The exercise:
Copy out, word for word and in full, the piece below about the 2019 protests that ended with the resignation of Puerto Rico's governor.

Text section:
════════

By Yara Maite Colón Rodríguez, Ph.D. and Luz Marie Rodríguez López, Ph.D.
“Y entonces vi a mi país en la calle. Y mi país en la calle me enamora. […] Nadie, nunca, pase lo que pase, hagan lo que hagan, podrá quitarnos este momento. Puerto Rico, hermoso y nuestro, está en la calle.” – Rima Brusi
Close to twelve midnight, on July 24, 2019, the now-former Governor of Puerto Rico, Ricardo Rosselló Nevares, announced his resignation, effective August 2. This was after twelve days of island-wide protests. Demonstrations responded to six arrests —including that of former Secretary of Education— for mismanagement of public funds as well as the public distribution of a leaked chat where the governor and other high government officials discussed public policy, and other sensitive matters. The chat is filled with sexist, misogynistic, homophobic, and other prejudiced remarks. It highlights as well, strategies geared towards the manipulation of public opinion during the time of relief following Hurricane María. In addition, the conversations contained insensitive jokes about disaster victims, including people who died as a result of the hurricane’s aftermath. Demonstrations continued after the governor’s dismission speech. Protesters celebrated while, at the same time, contested the possible designation of Justice Secretary, Wanda Vázquez, as Governor. Since the Secretary of State also resigned due to his involvement in the chat, she was next in the constitutional line of succession to take the seat as Governor of Puerto Rico.

════════

Recorded information:
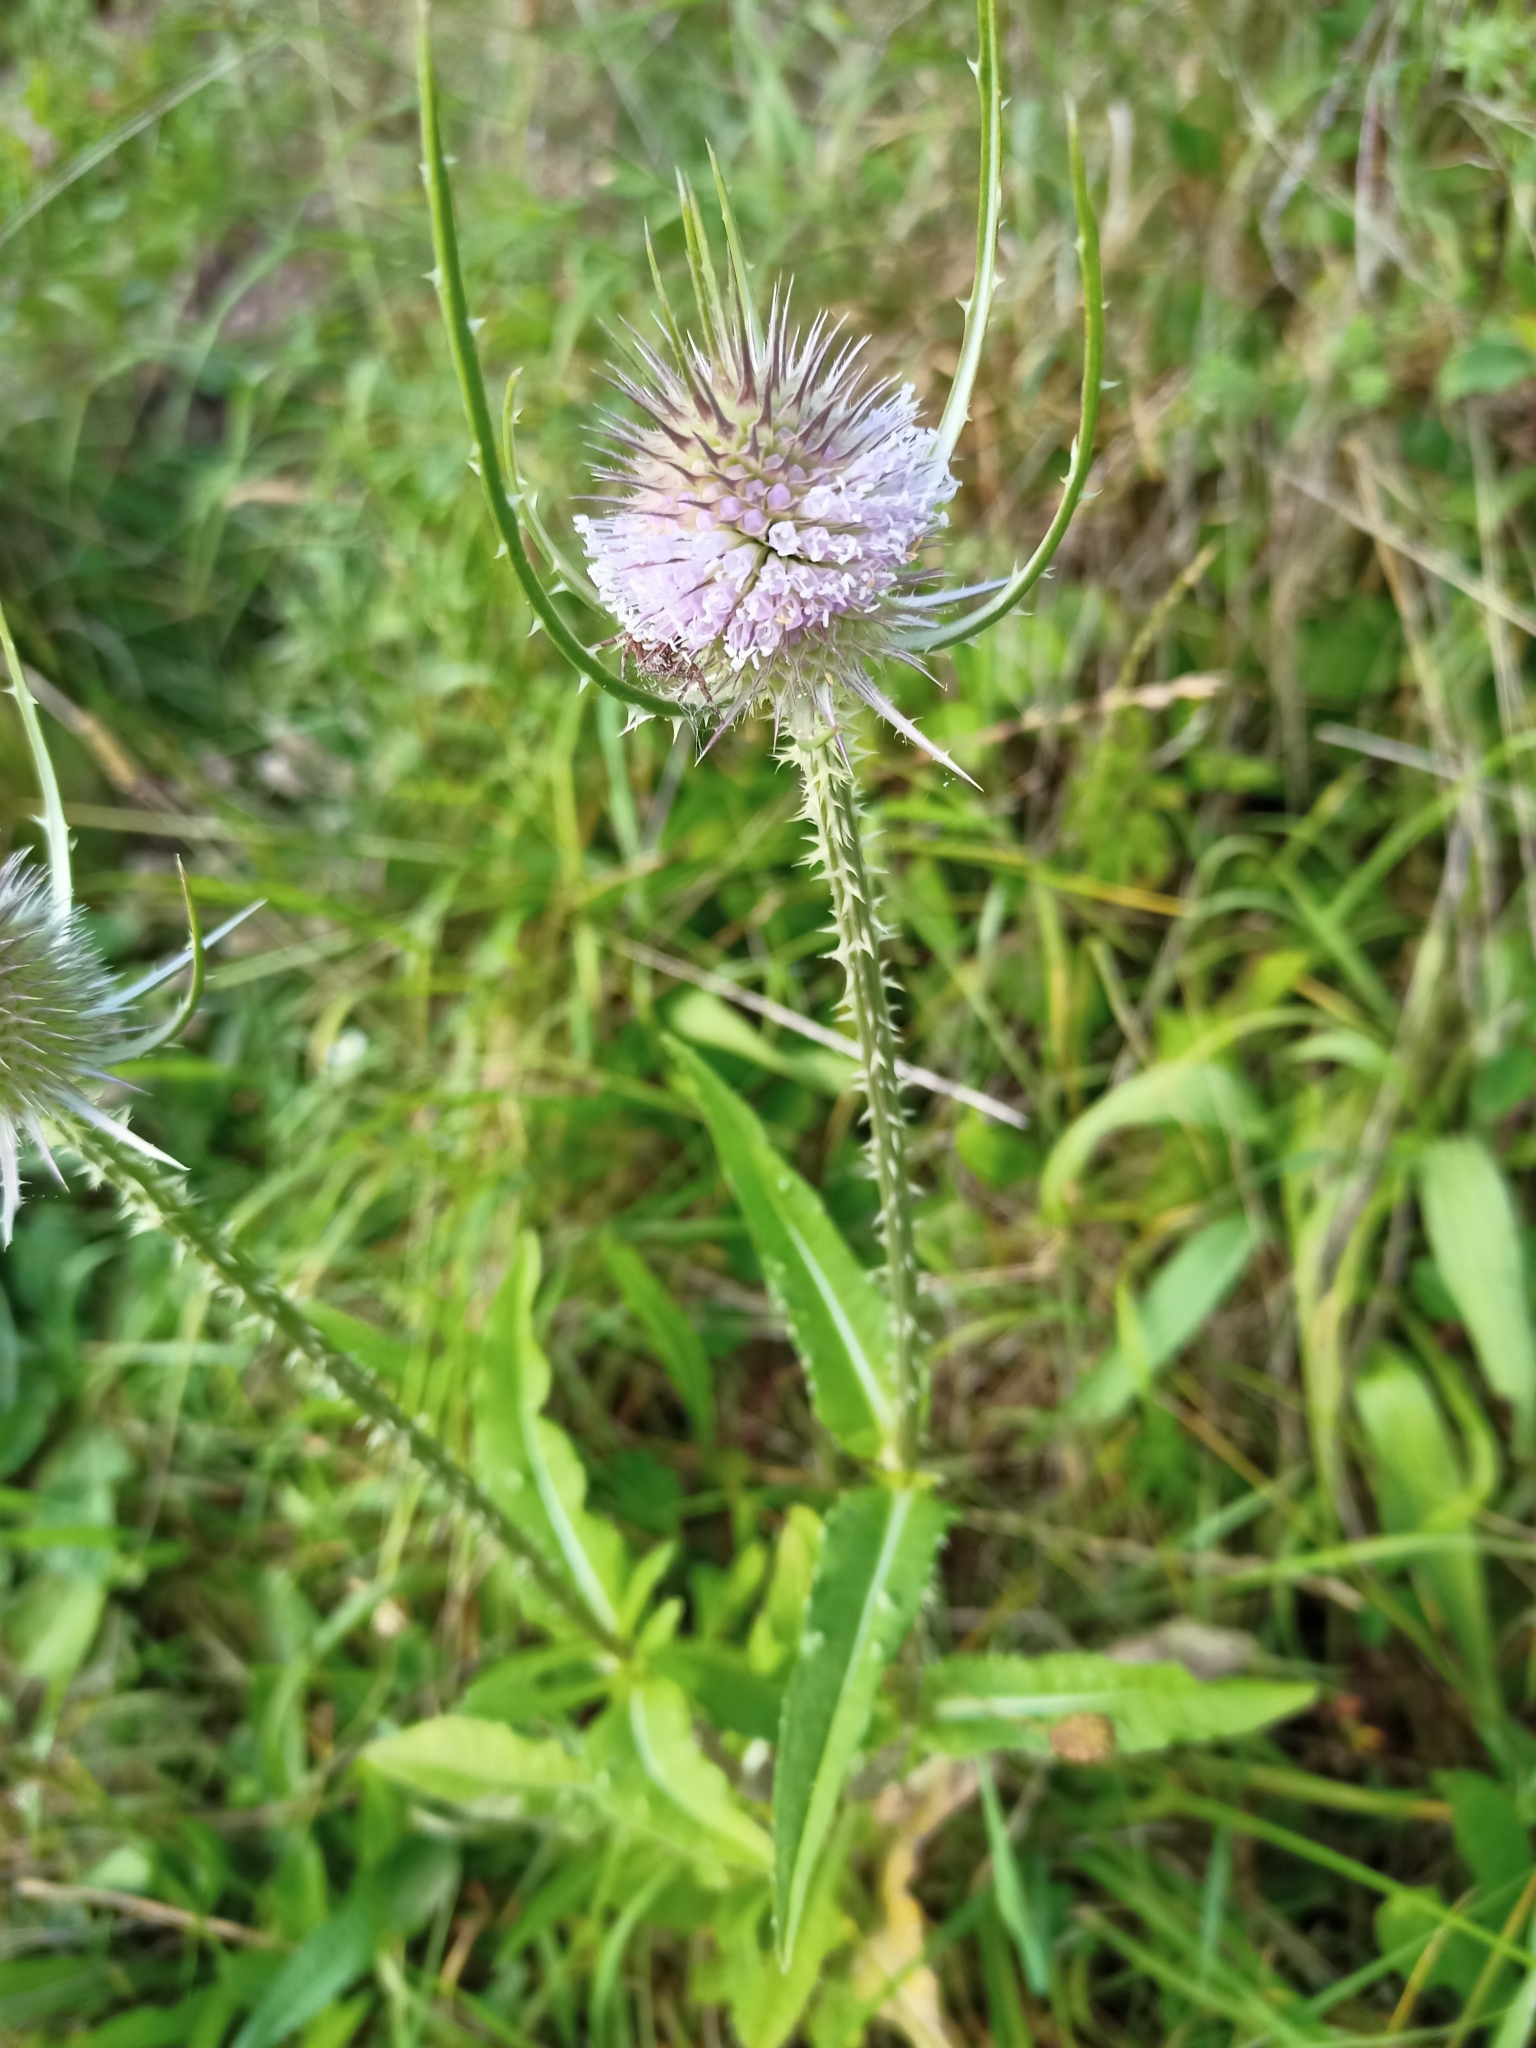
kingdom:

════════

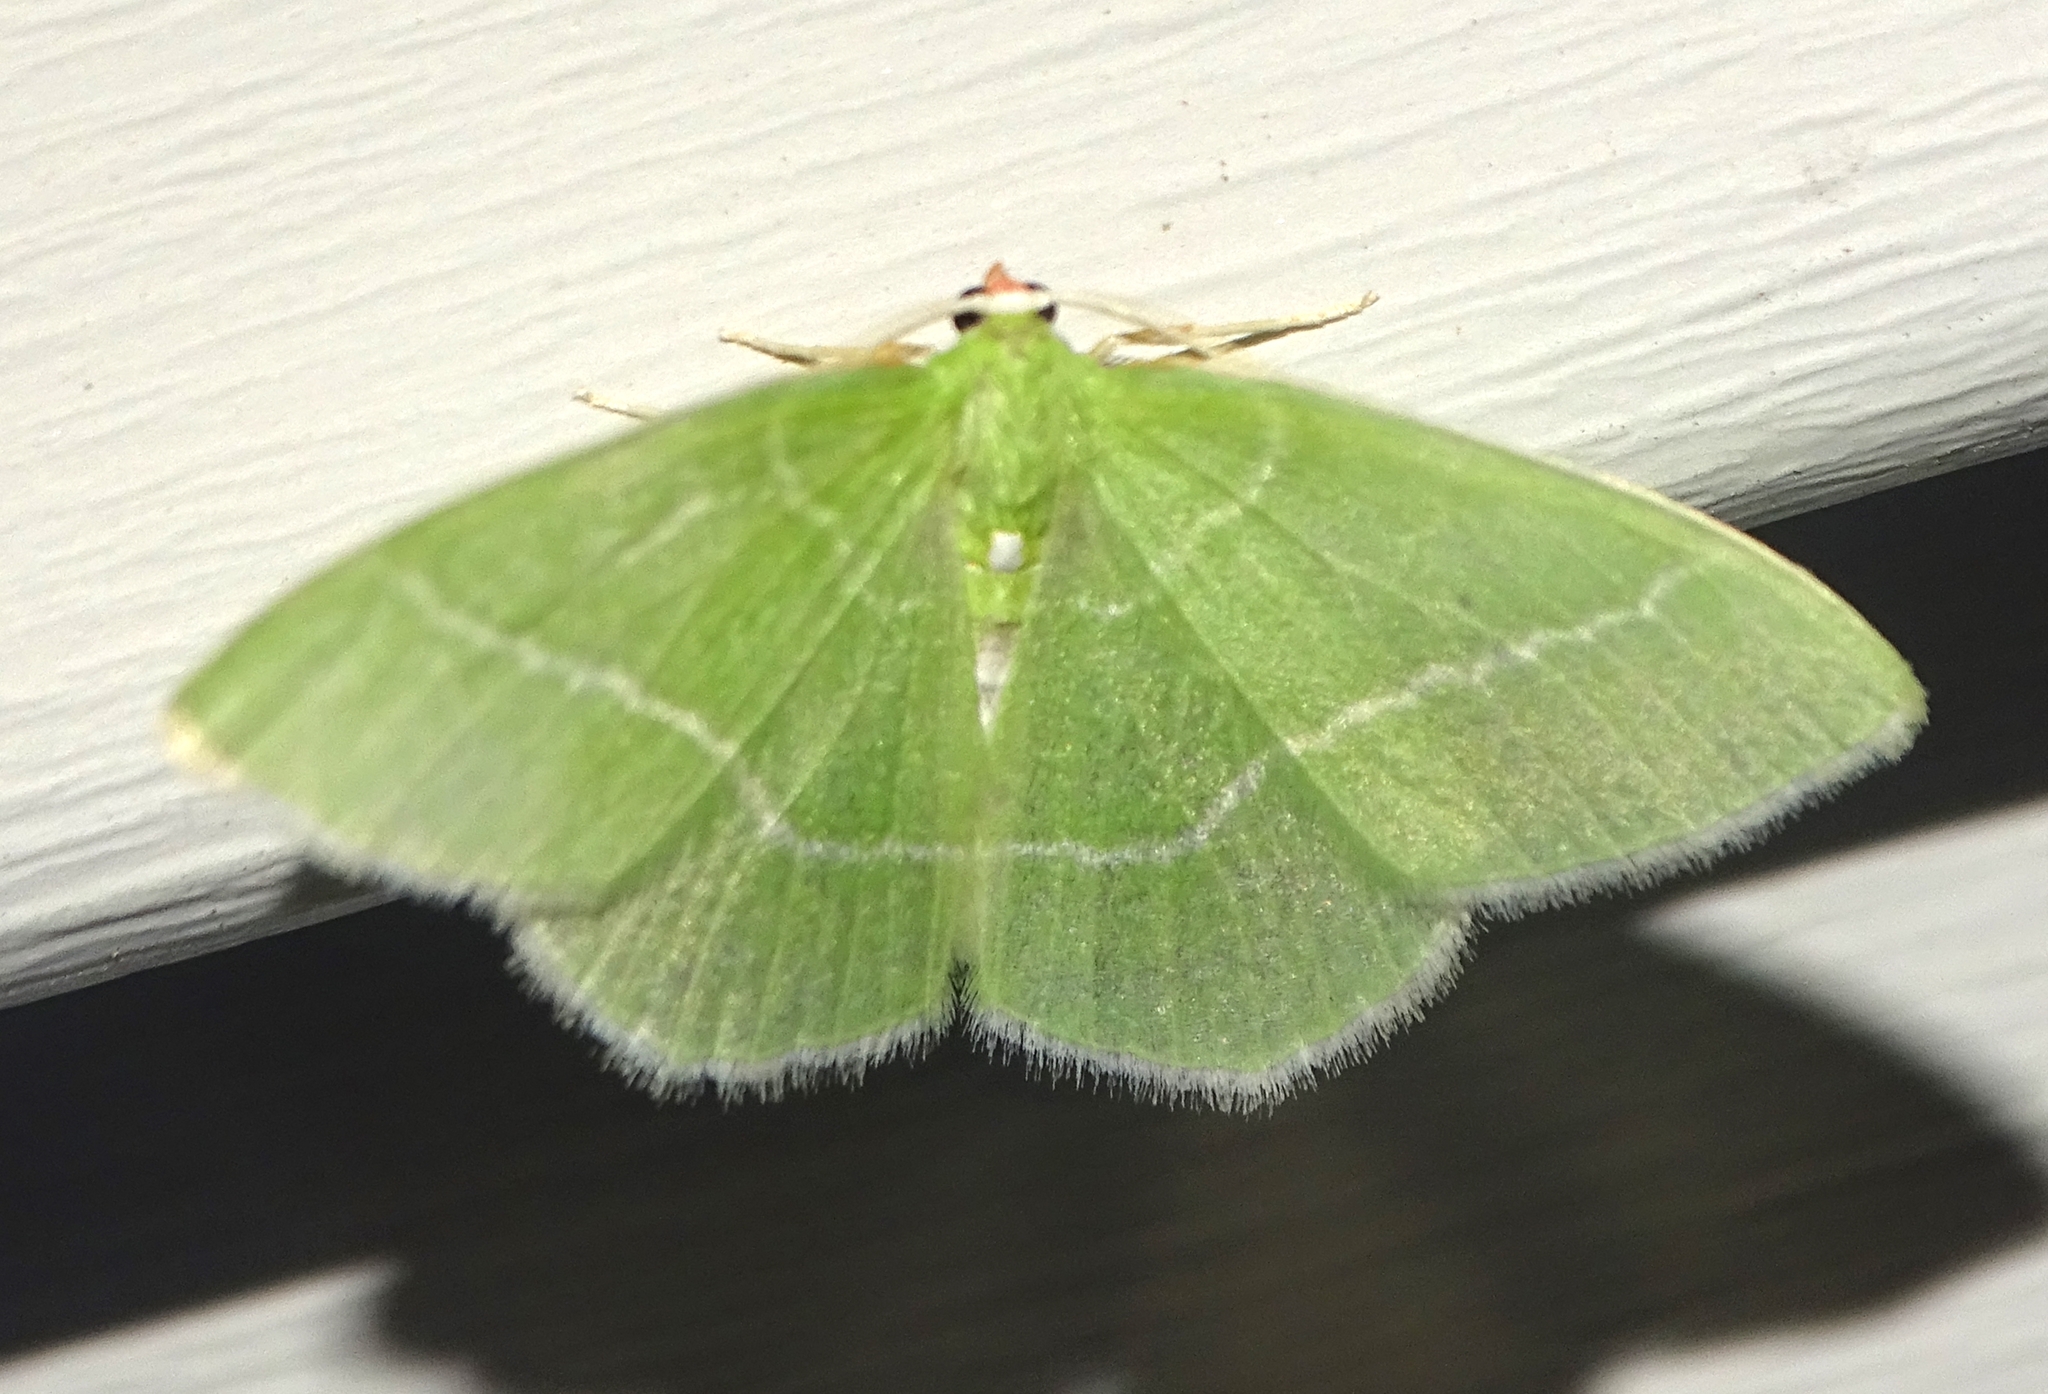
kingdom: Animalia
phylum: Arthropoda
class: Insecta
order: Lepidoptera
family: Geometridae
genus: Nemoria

════════

Result:
By Yara Maite Colón Rodríguez, Ph.D. and Luz Marie Rodríguez López, Ph.D.
“Y entonces vi a mi país en la calle. Y mi país en la calle me enamora. […] Nadie, nunca, pase lo que pase, hagan lo que hagan, podrá quitarnos este momento. Puerto Rico, hermoso y nuestro, está en la calle.” – Rima Brusi
Close to twelve midnight, on July 24, 2019, the now-former Governor of Puerto Rico, Ricardo Rosselló Nevares, announced his resignation, effective August 2. This was after twelve days of island-wide protests. Demonstrations responded to six arrests —including that of former Secretary of Education— for mismanagement of public funds as well as the public distribution of a leaked chat where the governor and other high government officials discussed public policy, and other sensitive matters. The chat is filled with sexist, misogynistic, homophobic, and other prejudiced remarks. It highlights as well, strategies geared towards the manipulation of public opinion during the time of relief following Hurricane María. In addition, the conversations contained insensitive jokes about disaster victims, including people who died as a result of the hurricane’s aftermath. Demonstrations continued after the governor’s dismission speech. Protesters celebrated while, at the same time, contested the possible designation of Justice Secretary, Wanda Vázquez, as Governor. Since the Secretary of State also resigned due to his involvement in the chat, she was next in the constitutional line of succession to take the seat as Governor of Puerto Rico.